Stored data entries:
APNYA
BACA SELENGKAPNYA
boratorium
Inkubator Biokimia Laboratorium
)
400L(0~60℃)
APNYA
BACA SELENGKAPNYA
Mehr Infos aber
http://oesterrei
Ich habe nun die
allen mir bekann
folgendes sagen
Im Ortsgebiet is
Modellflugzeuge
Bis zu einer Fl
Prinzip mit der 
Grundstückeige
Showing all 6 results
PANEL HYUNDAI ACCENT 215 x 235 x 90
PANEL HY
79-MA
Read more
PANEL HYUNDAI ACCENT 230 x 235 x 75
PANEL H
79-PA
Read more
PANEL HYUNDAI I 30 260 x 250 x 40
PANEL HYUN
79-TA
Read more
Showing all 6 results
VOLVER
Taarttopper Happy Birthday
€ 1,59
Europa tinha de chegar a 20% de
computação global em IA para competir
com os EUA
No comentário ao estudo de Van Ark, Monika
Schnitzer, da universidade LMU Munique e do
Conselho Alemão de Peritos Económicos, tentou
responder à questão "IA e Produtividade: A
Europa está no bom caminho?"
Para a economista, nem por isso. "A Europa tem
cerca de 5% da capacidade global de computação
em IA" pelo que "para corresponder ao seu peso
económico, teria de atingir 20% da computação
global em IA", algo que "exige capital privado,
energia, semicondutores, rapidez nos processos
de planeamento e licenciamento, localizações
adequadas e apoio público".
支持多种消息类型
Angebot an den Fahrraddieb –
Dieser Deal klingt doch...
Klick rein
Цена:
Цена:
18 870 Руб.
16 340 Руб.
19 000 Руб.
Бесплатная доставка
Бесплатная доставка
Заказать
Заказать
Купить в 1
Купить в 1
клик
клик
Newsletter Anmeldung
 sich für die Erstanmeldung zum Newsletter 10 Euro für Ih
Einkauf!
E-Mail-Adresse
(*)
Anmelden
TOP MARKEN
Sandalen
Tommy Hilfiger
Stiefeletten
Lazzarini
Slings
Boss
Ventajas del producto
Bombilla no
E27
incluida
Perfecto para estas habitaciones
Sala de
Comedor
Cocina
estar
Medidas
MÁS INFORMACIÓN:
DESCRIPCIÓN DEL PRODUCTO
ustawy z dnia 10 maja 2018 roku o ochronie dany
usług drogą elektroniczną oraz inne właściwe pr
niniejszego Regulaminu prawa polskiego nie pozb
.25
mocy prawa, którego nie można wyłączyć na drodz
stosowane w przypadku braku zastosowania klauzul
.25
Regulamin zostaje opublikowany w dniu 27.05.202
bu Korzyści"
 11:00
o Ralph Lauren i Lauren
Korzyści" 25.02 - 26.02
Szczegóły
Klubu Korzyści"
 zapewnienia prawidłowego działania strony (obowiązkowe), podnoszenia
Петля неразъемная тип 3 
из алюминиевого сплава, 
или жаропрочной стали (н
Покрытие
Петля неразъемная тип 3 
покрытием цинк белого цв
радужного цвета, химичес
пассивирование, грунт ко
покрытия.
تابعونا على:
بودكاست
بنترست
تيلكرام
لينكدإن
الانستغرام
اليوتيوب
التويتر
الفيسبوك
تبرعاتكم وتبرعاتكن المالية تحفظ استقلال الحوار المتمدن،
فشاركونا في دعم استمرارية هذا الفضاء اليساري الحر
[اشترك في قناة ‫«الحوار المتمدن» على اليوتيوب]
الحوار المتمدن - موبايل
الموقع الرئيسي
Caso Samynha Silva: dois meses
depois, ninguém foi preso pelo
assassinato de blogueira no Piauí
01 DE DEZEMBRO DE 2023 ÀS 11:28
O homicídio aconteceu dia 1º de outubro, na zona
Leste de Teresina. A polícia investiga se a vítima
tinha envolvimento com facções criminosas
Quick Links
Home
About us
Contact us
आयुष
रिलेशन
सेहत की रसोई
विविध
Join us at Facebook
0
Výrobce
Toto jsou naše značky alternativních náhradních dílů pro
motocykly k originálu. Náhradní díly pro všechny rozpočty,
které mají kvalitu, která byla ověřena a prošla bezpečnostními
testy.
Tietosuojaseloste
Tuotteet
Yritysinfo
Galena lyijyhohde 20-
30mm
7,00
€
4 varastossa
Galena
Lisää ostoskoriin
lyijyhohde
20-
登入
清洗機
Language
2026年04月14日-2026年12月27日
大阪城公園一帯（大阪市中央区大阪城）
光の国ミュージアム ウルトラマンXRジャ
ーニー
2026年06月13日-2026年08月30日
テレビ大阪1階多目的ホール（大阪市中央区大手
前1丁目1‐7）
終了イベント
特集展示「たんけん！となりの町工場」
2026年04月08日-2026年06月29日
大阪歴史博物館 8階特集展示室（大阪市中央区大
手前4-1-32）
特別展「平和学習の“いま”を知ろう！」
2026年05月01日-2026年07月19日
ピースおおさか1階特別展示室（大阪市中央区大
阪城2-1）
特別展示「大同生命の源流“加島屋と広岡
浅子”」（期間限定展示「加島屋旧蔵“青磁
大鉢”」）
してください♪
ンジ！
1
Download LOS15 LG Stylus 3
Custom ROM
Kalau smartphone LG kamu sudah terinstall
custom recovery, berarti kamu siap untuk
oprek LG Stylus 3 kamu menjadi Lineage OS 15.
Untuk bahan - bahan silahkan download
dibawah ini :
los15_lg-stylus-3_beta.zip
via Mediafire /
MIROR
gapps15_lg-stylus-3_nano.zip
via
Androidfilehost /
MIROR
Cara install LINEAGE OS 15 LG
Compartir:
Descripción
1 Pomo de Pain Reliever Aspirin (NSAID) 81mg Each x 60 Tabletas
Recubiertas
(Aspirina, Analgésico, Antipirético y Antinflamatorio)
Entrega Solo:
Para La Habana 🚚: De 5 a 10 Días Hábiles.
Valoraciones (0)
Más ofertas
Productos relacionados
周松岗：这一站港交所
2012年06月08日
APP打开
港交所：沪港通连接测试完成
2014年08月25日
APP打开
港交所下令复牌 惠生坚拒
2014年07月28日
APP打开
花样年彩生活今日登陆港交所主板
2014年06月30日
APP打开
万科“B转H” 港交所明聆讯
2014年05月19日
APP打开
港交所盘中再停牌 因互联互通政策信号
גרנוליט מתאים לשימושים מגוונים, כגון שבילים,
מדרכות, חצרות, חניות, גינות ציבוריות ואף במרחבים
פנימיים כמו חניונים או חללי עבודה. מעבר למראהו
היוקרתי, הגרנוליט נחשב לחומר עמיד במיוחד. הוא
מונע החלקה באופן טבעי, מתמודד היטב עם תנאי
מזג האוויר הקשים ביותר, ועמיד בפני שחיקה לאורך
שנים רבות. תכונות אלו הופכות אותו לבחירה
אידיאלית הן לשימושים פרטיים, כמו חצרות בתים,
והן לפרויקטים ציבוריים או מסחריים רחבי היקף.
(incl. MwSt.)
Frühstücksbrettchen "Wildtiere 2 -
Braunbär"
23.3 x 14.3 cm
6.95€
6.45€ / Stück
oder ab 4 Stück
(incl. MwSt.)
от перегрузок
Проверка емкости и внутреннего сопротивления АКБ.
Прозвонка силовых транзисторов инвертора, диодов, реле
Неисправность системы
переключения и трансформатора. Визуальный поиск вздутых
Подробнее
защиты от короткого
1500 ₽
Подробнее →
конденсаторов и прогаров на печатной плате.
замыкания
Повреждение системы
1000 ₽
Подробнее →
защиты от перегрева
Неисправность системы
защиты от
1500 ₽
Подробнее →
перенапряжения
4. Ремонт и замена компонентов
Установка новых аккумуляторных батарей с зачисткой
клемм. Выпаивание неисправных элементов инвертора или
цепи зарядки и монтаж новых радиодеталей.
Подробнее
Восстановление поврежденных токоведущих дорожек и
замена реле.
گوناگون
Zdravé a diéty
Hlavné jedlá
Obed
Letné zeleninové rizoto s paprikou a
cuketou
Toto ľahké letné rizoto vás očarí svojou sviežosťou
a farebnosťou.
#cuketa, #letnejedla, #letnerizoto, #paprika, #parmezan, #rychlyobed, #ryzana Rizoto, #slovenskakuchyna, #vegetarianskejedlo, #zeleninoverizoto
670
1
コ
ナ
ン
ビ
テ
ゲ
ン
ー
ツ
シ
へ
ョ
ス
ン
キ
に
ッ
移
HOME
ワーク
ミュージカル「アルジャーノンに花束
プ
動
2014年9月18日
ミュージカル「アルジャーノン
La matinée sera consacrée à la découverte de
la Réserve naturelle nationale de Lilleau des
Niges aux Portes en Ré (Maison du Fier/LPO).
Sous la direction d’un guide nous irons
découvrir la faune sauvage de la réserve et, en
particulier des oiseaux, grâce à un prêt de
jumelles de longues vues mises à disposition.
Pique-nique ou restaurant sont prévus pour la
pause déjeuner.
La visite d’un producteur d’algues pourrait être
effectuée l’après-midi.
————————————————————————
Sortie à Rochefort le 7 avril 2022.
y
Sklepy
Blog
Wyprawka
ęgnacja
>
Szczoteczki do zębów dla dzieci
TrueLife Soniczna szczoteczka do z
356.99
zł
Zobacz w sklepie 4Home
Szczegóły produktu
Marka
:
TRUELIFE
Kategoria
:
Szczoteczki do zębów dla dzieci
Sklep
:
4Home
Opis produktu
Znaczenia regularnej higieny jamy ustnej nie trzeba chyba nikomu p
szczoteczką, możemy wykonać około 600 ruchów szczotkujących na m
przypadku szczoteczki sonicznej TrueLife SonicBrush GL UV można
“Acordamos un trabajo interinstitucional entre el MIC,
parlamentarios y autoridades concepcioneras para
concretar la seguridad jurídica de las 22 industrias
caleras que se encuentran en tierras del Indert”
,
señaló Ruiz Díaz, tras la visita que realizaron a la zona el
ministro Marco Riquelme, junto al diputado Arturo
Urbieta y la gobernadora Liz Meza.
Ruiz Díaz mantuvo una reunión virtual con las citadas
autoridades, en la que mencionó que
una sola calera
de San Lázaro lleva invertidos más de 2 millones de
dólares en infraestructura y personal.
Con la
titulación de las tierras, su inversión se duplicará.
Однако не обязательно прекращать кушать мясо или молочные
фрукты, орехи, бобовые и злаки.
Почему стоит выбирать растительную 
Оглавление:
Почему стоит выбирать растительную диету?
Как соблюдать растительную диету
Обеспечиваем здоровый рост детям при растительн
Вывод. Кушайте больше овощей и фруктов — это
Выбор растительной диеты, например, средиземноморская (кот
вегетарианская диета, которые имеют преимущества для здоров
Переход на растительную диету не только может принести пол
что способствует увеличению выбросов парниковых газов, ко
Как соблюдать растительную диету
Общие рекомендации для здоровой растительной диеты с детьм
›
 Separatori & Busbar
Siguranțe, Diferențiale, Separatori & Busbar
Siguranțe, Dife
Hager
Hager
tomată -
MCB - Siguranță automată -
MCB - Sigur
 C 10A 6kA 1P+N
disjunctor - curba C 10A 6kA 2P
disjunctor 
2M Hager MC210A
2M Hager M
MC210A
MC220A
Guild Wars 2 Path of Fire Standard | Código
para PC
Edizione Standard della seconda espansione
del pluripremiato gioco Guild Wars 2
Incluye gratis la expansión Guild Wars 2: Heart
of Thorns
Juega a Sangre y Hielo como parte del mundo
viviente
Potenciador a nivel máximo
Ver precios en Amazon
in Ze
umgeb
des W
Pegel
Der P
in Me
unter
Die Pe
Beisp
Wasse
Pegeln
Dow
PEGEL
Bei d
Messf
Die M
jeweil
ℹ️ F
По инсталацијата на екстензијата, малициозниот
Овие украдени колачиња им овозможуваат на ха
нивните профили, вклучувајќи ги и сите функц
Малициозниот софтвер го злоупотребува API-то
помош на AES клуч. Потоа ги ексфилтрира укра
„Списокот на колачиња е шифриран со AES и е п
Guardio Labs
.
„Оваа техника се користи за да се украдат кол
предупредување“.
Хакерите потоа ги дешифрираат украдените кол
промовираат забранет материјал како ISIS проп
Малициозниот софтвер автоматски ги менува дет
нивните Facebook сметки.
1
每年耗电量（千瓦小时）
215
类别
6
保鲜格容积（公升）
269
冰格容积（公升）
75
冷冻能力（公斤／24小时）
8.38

PROMPT: Can you rewrite the entries starting at the first line and ending at the line containing "Conselho Alemão de Peritos Económicos, tentou", with "Read more" changed to "View details" and everything else left unchanged?

ANSWER BOX:
APNYA
BACA SELENGKAPNYA
boratorium
Inkubator Biokimia Laboratorium
)
400L(0~60℃)
APNYA
BACA SELENGKAPNYA
Mehr Infos aber
http://oesterrei
Ich habe nun die
allen mir bekann
folgendes sagen
Im Ortsgebiet is
Modellflugzeuge
Bis zu einer Fl
Prinzip mit der 
Grundstückeige
Showing all 6 results
PANEL HYUNDAI ACCENT 215 x 235 x 90
PANEL HY
79-MA
View details
PANEL HYUNDAI ACCENT 230 x 235 x 75
PANEL H
79-PA
View details
PANEL HYUNDAI I 30 260 x 250 x 40
PANEL HYUN
79-TA
View details
Showing all 6 results
VOLVER
Taarttopper Happy Birthday
€ 1,59
Europa tinha de chegar a 20% de
computação global em IA para competir
com os EUA
No comentário ao estudo de Van Ark, Monika
Schnitzer, da universidade LMU Munique e do
Conselho Alemão de Peritos Económicos, tentou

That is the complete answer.